◆ Document text ◆
Hope you don’t mind me posting. Married Man here 49, Wife 47. 3 x children in their late teens, 25 years married. I am a non drinker. Not bad looking, carrying a few pounds, she is very Glamorous and spends lots of time and effort on her appearance.
We used to be a good team, did lots together and had a great sex life. Sadly the burden of finances, time and life have taken their toll. If I post this on a men’s forum sadly the response will be a hardcore one and littered with talk of getting back to the gym and staging one’s exit secretly.
So onto the issues.
I make 150k Pa, she makes 60k, the after tax amount however is more like 75k / 45k. I pay all the bills related to the house, utilities, property tax, resident fees, holidays and shopping, she pays for her car, insurance and things related to the children, clothes etc. The problem I have with this is the kids see everything good coming from her, although with the children grown, it’s a bit late addressing this now.
Due to a failed joint investment we have a big mortgage and things for me (I say me because I pay the bills) are tight, I have asked her to pool our finances and we could work out of the same account. She gets very irate with this suggestion and accuses me of trying to control her. I have said that I don’t care how she’s managed her finances before and we should start with a clear slate and new bank account.
She says she feels like if she wants money from me she has to beg, but I’m encouraging the sharing of accounts with joint access so she won’t even have to ask me. I bought her last car outright and I paid 20k to help her buy a secondhand Porsche before Christmas.

◆ Work instruction A ◆
Which expenses does the man writing the post about his marriage's finances say he pays?
◆ Work instruction B ◆
Pick up the post about the couple's finances after its last sentence and keep writing it in the same voice.
You won't need the data for any of this.

◆ Dataset excerpts ◆
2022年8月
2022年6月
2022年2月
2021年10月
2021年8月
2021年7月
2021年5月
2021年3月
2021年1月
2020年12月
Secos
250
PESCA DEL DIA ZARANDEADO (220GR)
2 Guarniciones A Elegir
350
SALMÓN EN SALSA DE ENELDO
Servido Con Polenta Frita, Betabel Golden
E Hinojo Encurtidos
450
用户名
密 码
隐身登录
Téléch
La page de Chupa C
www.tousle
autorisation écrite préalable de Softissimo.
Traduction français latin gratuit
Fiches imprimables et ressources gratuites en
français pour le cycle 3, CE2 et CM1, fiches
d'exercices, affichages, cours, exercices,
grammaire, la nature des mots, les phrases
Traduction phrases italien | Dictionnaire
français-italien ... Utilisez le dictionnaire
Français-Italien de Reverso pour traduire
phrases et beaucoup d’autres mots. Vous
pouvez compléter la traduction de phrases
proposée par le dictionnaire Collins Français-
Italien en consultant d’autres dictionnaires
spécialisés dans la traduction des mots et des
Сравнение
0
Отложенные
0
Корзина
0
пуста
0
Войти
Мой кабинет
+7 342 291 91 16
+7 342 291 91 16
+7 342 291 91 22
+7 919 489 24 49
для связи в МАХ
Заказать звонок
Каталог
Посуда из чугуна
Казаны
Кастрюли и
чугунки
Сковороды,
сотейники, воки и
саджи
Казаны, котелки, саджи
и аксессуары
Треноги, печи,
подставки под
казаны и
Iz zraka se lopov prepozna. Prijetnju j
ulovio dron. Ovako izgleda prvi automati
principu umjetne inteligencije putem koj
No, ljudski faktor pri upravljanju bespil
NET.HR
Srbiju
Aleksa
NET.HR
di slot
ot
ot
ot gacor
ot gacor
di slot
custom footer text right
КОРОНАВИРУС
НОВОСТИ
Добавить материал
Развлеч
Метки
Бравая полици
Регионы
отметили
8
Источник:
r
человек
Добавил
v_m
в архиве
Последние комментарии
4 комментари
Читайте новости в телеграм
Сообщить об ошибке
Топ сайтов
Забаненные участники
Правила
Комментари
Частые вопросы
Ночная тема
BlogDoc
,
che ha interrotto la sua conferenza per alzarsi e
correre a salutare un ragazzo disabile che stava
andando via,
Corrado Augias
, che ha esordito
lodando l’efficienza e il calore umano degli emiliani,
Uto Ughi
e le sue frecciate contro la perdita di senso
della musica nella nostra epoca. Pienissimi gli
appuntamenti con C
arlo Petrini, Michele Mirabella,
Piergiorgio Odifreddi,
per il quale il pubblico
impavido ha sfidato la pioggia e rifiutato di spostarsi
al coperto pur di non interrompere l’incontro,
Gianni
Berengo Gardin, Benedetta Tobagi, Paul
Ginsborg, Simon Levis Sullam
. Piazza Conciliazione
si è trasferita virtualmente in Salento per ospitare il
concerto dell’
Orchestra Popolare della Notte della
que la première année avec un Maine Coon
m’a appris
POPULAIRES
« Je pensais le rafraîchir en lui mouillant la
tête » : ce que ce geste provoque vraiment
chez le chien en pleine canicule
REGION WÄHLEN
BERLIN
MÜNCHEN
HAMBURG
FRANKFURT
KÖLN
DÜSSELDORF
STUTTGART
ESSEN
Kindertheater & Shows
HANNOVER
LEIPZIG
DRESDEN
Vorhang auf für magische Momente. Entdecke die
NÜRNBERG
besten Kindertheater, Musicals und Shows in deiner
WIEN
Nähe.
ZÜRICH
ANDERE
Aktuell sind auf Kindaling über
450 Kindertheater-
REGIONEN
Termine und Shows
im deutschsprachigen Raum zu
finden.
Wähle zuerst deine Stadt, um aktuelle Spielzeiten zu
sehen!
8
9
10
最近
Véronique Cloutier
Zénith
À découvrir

◆ Answer space A ◆
- All the bills related to the house
- Utilities
- Property tax
- Resident fees
- Holidays
- Shopping

◆ Answer space B ◆
Every year she buys a designer bag, her last one cost 6K, she keeps on top of her beauty regime, eyebrows, Botox etc. Her wardrobes are overflowing with clothes that bizarrely she never wears. New shoes in boxes and bags and bags of makeup. This I feel is the main reason she refuses transparency in our finances.
I have pleaded with her to try and budget her finances, she goes from credit union loan to credit union loan. Thankfully I got her to cancel her credit cards years ago.
Like every other marriage we’ve had our ups and downs but there’s been no infidelity on my behalf anyway. I have my suspicions regarding my wife, if there was infidelity however it was in the distant past. I don’t place any emphasis on this and I’m only mentioning it for context. I might add however she travels weekly in her job to another country and if she wanted to have an affair she is ideally placed.
My wife has a high expectation of how she likes to be treated, she talks of wanting a man to be her knight in shining armour, she says her mother is her best friend and her children are her world.
She has her own little narrative and claims she single handedly raised the children on her own, I don’t even like the children, I do nothing etc etc. None of this is true and I do everything with and for my children and am here all the time for them.
She also told me in an argument her parents despise me, more on this below.
She has discusses everything with her mother, so much so that after one minor argument her narcissistic father decided to continue it with me in a public forum. I told him he had no business interfering in our marriage. Fatal mistake on my behalf, maybe the marriage never recovered after this. She didn’t support me in the aftermath and I grovelled for a year.
We also attended therapy after this and she accused the female therapist of siding with me, she then refused to attend any more sessions.
Her mother and her sister are now commenting on our daughter’s personality and have suggested we take her to a psychiatrist. They have a little cabal with the mother as the matriarch. She is 19 year old and is just surly and doesn’t play to the gallery when she sees them. Needless to say I have told my wife that I will not be doing anything of the sort. I might add I have fallen foul of this cabal.
My wife never initiated sex, never a comforting hug, a hand on the shoulder. She has refused sex completely now for 3 years using every excuse in the book. She won’t even go for a walk with me.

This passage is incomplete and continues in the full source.